:: Your task ::
Show the lines below that contain the string "Jackson".

Stored data entries
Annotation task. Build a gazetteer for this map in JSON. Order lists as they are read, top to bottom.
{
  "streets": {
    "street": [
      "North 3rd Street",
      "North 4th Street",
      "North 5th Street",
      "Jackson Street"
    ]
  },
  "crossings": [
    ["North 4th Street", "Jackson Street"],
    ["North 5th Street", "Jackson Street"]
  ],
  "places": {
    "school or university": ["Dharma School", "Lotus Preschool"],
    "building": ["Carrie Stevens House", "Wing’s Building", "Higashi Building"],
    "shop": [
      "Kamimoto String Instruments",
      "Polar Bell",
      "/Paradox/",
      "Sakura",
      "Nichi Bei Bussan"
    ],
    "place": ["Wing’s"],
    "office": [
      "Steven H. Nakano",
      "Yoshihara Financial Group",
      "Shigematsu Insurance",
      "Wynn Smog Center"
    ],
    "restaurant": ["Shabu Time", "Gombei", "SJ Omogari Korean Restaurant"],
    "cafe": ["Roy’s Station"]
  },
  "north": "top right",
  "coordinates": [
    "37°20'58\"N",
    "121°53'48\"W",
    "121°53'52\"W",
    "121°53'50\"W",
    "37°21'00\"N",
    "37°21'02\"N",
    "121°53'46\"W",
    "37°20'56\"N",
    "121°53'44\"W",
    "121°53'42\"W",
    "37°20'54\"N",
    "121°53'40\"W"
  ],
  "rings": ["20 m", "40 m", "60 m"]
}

:: Response below ::
      "Jackson Street"
    ["North 4th Street", "Jackson Street"],
    ["North 5th Street", "Jackson Street"]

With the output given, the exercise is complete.